» **WORK TO BE COMPLETED**
Beginning with the line that contains "Figure 9: Comparison", retype the entries below exactly, ending with the line that contains "components of the amplitudes in s ij f". Leave out any pictures.

» **SOURCE RECORDS**
══════════

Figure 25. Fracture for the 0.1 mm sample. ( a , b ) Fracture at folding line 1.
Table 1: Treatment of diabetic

══════════

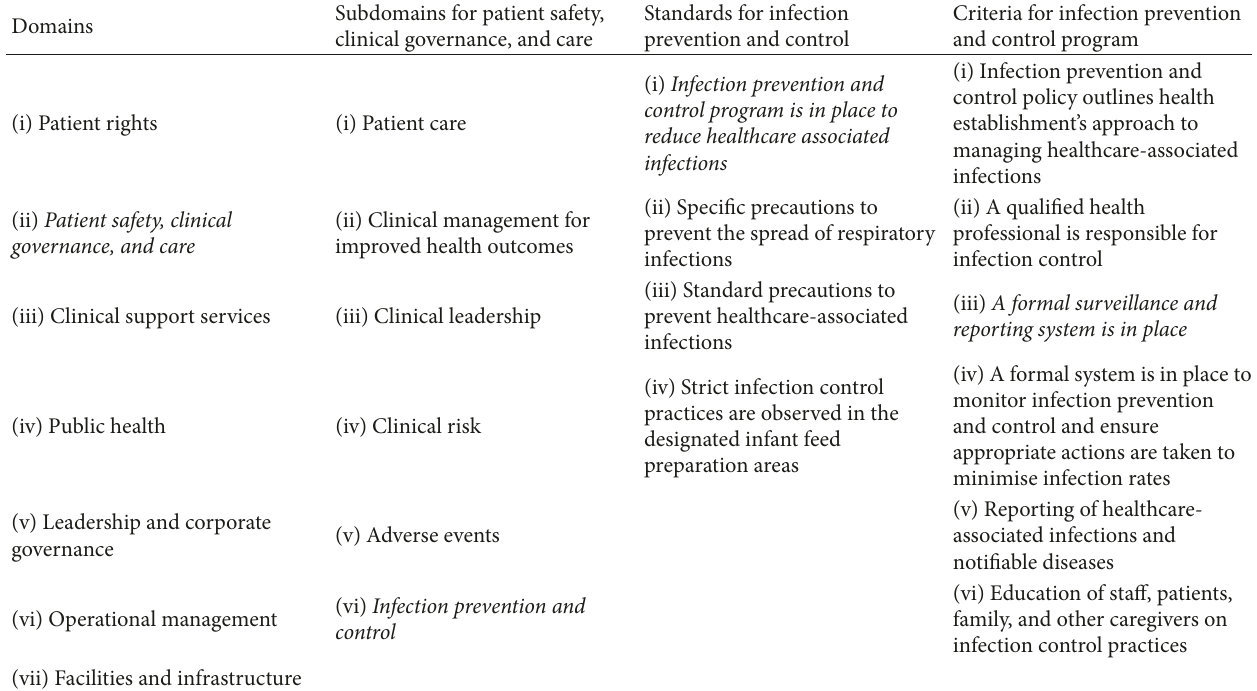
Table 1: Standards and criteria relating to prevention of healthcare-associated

══════════

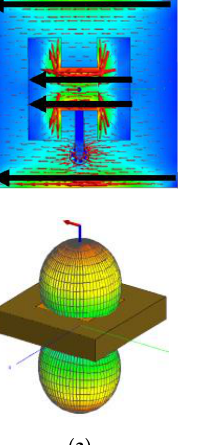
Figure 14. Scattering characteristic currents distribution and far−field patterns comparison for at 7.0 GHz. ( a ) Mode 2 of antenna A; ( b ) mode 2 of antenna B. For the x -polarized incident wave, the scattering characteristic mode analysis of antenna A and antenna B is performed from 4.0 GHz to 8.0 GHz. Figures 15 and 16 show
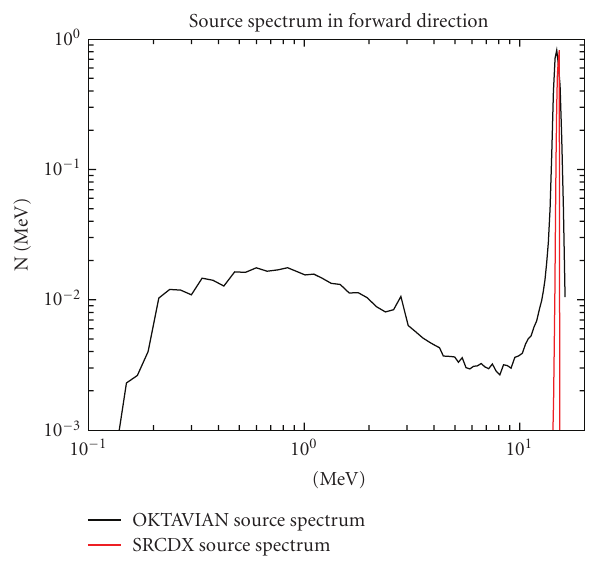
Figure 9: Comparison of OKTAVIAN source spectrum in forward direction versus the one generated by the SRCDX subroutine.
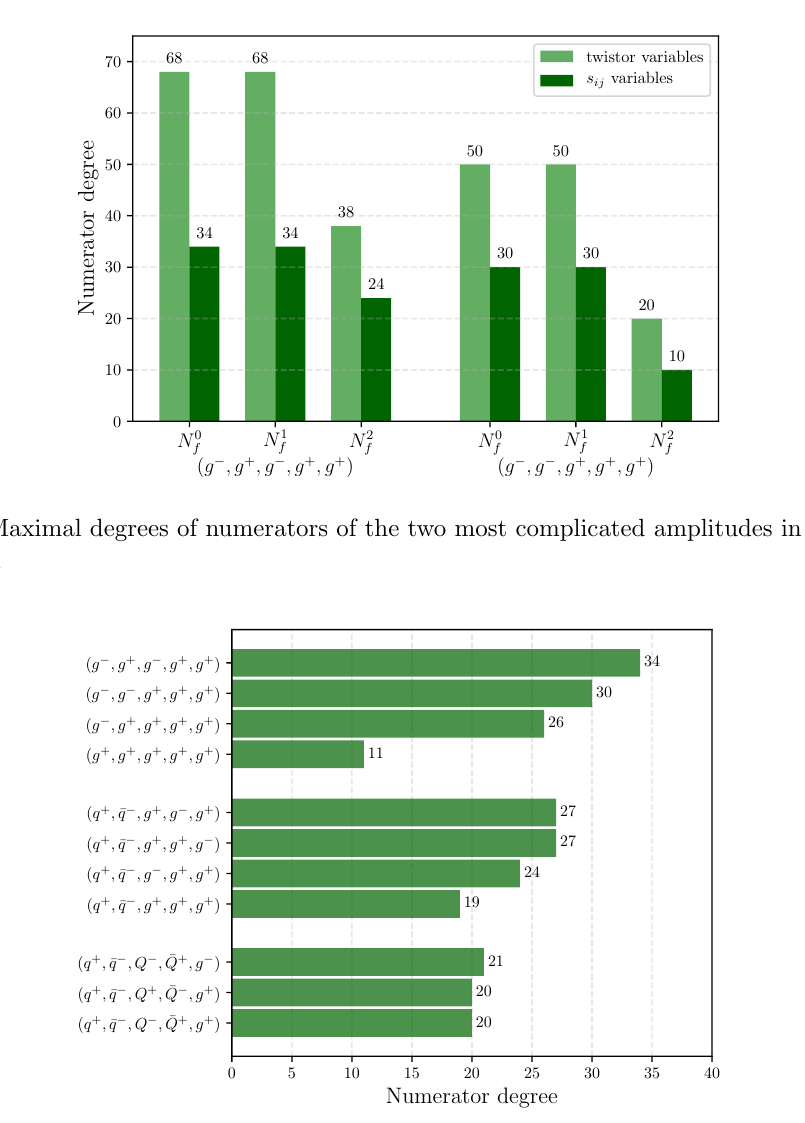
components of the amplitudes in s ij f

══════════

» **ANSWER BOX**
Figure 9: Comparison of OKTAVIAN source spectrum in forward direction versus the one generated by the SRCDX subroutine.
components of the amplitudes in s ij f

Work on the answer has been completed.